On July 18, a mob composed of 30 to 35 masked persons dressed in robes launched a pre-dawn attack on a six-acre commune commonly known as the “Sky Kingdom.”

The commune is inhabited by the followers of Ayah Pin (whose real name is Ariffin Muhammad), who claims to be the reincarnation of the holy figures of Buddhism, Christianity, Hinduism and Islam.

The mob reportedly tossed Molotov cocktails, slashed car tires with machetes, broke the windows of several homes, and partially scorched religious structures, including a giant teapot and an umbrella-shaped building.

Malaysian police have failed to arrest anyone involved in the attack.

“It’s the government’s responsibility to protect members of the Sky Kingdom from armed mobs,” Zarifi said. “Instead of harassing people who are peacefully following their beliefs, the police should be prosecuting those who attacked them.”

Government scrutiny and harassment of the group, which has been going on for years, has increased recently.

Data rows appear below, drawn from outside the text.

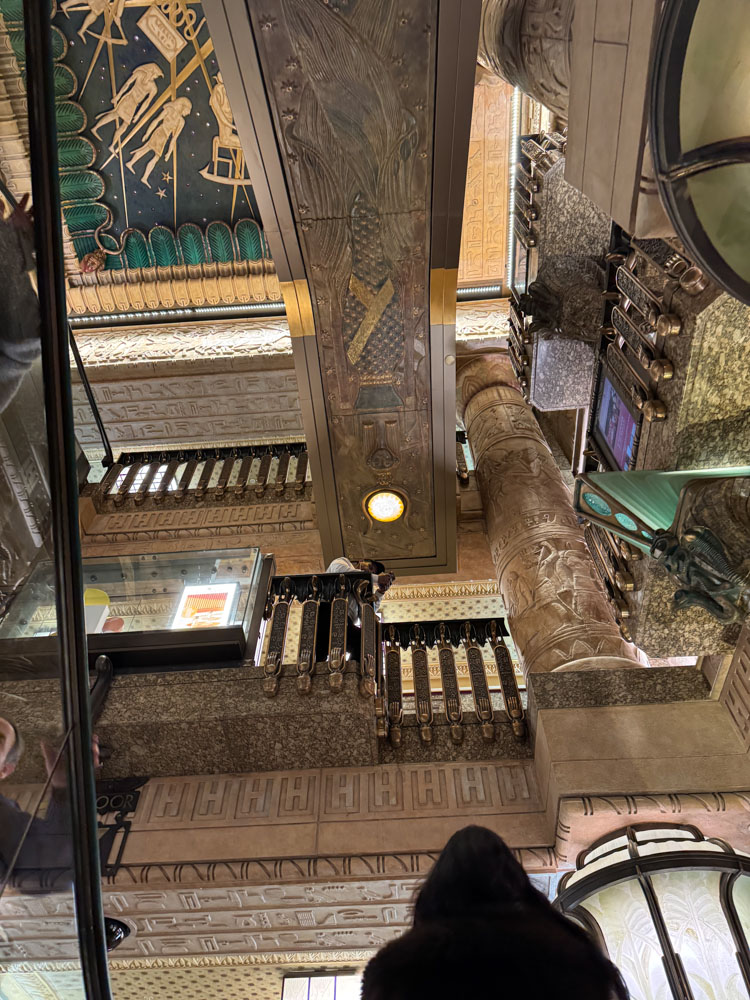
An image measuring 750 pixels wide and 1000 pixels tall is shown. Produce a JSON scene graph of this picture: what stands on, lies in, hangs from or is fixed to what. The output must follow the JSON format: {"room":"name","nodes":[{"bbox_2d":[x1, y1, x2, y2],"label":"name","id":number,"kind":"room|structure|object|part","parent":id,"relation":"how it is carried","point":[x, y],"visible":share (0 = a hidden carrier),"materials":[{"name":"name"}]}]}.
{"room":"shop","nodes":[
{"label":"shop","id":0,"kind":"room"},
{"bbox_2d":[0,183,42,408],"label":"person","id":1,"kind":"object","parent":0,"point":[17,335],"visible":0.76},
{"bbox_2d":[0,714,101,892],"label":"person","id":2,"kind":"object","parent":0,"point":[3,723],"visible":0.55},
{"bbox_2d":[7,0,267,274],"label":"ceiling","id":3,"kind":"structure","parent":0,"point":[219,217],"materials":[{"name":"paint"}]},
{"bbox_2d":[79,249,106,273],"label":"ornament","id":4,"kind":"object","parent":3,"relation":"hanging from","point":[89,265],"visible":0.97,"materials":[{"name":"red"}]},
{"bbox_2d":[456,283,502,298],"label":"strip light","id":5,"kind":"object","parent":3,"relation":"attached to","point":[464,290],"visible":0.42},
{"bbox_2d":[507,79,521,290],"label":"strip light","id":6,"kind":"object","parent":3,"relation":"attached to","point":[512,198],"visible":0.48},
{"bbox_2d":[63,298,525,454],"label":"upper wall","id":7,"kind":"structure","parent":0,"point":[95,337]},
{"bbox_2d":[74,301,288,326],"label":"strip light","id":8,"kind":"object","parent":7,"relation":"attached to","point":[180,311],"visible":0.61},
{"bbox_2d":[202,0,475,585],"label":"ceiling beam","id":9,"kind":"structure","parent":0,"point":[349,511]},
{"bbox_2d":[363,487,407,523],"label":"ceiling light","id":10,"kind":"object","parent":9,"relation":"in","point":[392,503],"visible":0.99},
{"bbox_2d":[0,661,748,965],"label":"balcony wall","id":11,"kind":"structure","parent":0,"point":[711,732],"materials":[{"name":"beige stone"}]},
{"bbox_2d":[103,915,131,951],"label":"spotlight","id":12,"kind":"object","parent":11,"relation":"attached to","point":[112,923],"visible":0.4,"materials":[{"name":"black"}]},
{"bbox_2d":[458,350,640,673],"label":"column","id":13,"kind":"structure","parent":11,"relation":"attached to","point":[544,570],"materials":[{"name":"beige stone"}]},
{"bbox_2d":[555,823,749,999],"label":"lantern","id":14,"kind":"object","parent":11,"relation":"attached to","point":[666,914],"visible":0.88,"materials":[{"name":"white glass"}]},
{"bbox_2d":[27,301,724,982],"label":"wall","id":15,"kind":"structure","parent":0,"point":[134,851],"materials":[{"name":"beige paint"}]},
{"bbox_2d":[0,0,113,999],"label":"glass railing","id":16,"kind":"object","parent":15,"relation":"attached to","point":[89,772],"visible":1,"materials":[{"name":"black glass"}]},
{"bbox_2d":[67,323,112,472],"label":"handrail","id":17,"kind":"object","parent":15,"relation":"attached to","point":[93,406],"visible":0.58,"materials":[{"name":"black metal"}]},
{"bbox_2d":[95,775,146,874],"label":"sign","id":18,"kind":"object","parent":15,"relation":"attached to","point":[116,818],"visible":0.5,"materials":[{"name":"black metal"}]},
{"bbox_2d":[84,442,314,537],"label":"balcony","id":19,"kind":"object","parent":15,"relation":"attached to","point":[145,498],"visible":0.55,"materials":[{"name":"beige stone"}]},
{"bbox_2d":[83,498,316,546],"label":"frieze","id":20,"kind":"object","parent":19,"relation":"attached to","point":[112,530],"visible":0.65,"materials":[{"name":"stone"}]},
{"bbox_2d":[97,442,313,506],"label":"balcony railing","id":21,"kind":"object","parent":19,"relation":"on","point":[184,475],"visible":0.44,"materials":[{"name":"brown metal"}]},
{"bbox_2d":[0,654,533,781],"label":"balcony","id":22,"kind":"object","parent":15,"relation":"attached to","point":[227,673],"visible":0.48,"materials":[{"name":"stone"}]},
{"bbox_2d":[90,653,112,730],"label":"handrail","id":23,"kind":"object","parent":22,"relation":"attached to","point":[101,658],"visible":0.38,"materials":[{"name":"black metal"}]},
{"bbox_2d":[0,546,272,674],"label":"display case","id":24,"kind":"object","parent":22,"relation":"on","point":[153,566],"visible":0.68,"materials":[{"name":"clear glass"}]},
{"bbox_2d":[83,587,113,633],"label":"yellow object","id":25,"kind":"object","parent":24,"relation":"in","point":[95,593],"visible":0.39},
{"bbox_2d":[171,582,236,629],"label":"screen","id":26,"kind":"object","parent":24,"relation":"in","point":[198,614],"visible":0.75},
{"bbox_2d":[260,569,380,701],"label":"balcony railing","id":27,"kind":"object","parent":22,"relation":"on","point":[277,629],"visible":0.62,"materials":[{"name":"brown metal"}]},
{"bbox_2d":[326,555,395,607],"label":"person","id":28,"kind":"object","parent":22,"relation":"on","point":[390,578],"visible":0.19},
{"bbox_2d":[378,615,525,748],"label":"balcony railing","id":29,"kind":"object","parent":22,"relation":"on","point":[493,625],"visible":0.61,"materials":[{"name":"brown metal"}]},
{"label":"baluster","id":30,"kind":"part","parent":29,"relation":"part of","materials":[{"name":"brown metal"}]},
{"bbox_2d":[280,971,360,999],"label":"ceiling light","id":31,"kind":"object","parent":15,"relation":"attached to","point":[299,988],"visible":0.74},
{"bbox_2d":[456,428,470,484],"label":"balcony railing","id":32,"kind":"object","parent":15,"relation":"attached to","point":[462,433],"visible":0.17,"materials":[{"name":"brown"}]},
{"bbox_2d":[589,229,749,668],"label":"balcony","id":33,"kind":"object","parent":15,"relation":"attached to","point":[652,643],"visible":0.5,"materials":[{"name":"stone"}]},
{"bbox_2d":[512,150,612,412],"label":"stone pedestal","id":34,"kind":"object","parent":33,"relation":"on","point":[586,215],"visible":0.5,"materials":[{"name":"grey stone"}]},
{"bbox_2d":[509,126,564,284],"label":"iron railing","id":35,"kind":"object","parent":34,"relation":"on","point":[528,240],"visible":0.37,"materials":[{"name":"brown metal"}]},
{"bbox_2d":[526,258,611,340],"label":"statue","id":36,"kind":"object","parent":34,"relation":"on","point":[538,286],"visible":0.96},
{"bbox_2d":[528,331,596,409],"label":"stone block","id":37,"kind":"object","parent":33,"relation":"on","point":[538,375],"visible":0.67,"materials":[{"name":"grey stone"}]},
{"bbox_2d":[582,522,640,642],"label":"railing","id":38,"kind":"object","parent":33,"relation":"on","point":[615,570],"visible":0.26,"materials":[{"name":"brown metal"}]},
{"bbox_2d":[592,369,641,473],"label":"screen","id":39,"kind":"object","parent":33,"relation":"on","point":[619,450],"visible":0.79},
{"bbox_2d":[593,228,707,454],"label":"iron railing","id":40,"kind":"object","parent":33,"relation":"attached to","point":[660,362],"visible":0.46,"materials":[{"name":"brown metal"}]},
{"bbox_2d":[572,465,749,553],"label":"green panel","id":41,"kind":"object","parent":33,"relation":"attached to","point":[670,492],"visible":0.67,"materials":[{"name":"green"}]},
{"bbox_2d":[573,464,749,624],"label":"lamp","id":42,"kind":"object","parent":33,"relation":"attached to","point":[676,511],"visible":0.99,"materials":[{"name":"green"}]},
{"bbox_2d":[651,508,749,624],"label":"statue","id":43,"kind":"object","parent":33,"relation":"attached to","point":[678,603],"visible":0.99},
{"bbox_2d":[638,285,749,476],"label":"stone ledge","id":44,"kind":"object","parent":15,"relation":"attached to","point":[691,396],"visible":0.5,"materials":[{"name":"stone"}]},
{"bbox_2d":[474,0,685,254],"label":"column","id":45,"kind":"structure","parent":0,"point":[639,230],"materials":[{"name":"stone"}]},
{"bbox_2d":[647,0,749,307],"label":"lantern","id":46,"kind":"object","parent":45,"relation":"attached to","point":[703,135],"visible":0.99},
{"label":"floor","id":47,"kind":"structure","parent":0,"visible":0},
{"bbox_2d":[359,825,627,999],"label":"person","id":48,"kind":"object","parent":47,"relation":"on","point":[516,914],"visible":1}
]}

In 2001, Ayah Pin himself was convicted and jailed for 11 months by the Kota Bahru Shariah Court for “deviant practices,” referring to his unorthodox religious beliefs.

Last month, the government identified 22 deviant sects of Islam and described Ayah Pin as the “top deviationist and its existence very challenging.” On July 3, 21 of Ayah Pin’s followers were arrested by religious and local police at the commune and charged for violating a fatwa (religious decree) that has ruled Ayah Pin’s teachings as deviant.

In April 2005, local authorities ordered the owner of the land which houses the commune to demolish religious structures on the property, including a large, concrete teapot, an umbrella-shaped building, a floating ark, and a vase which stores holy water for devotees, stating they were illegally built on agricultural land and violated the building code.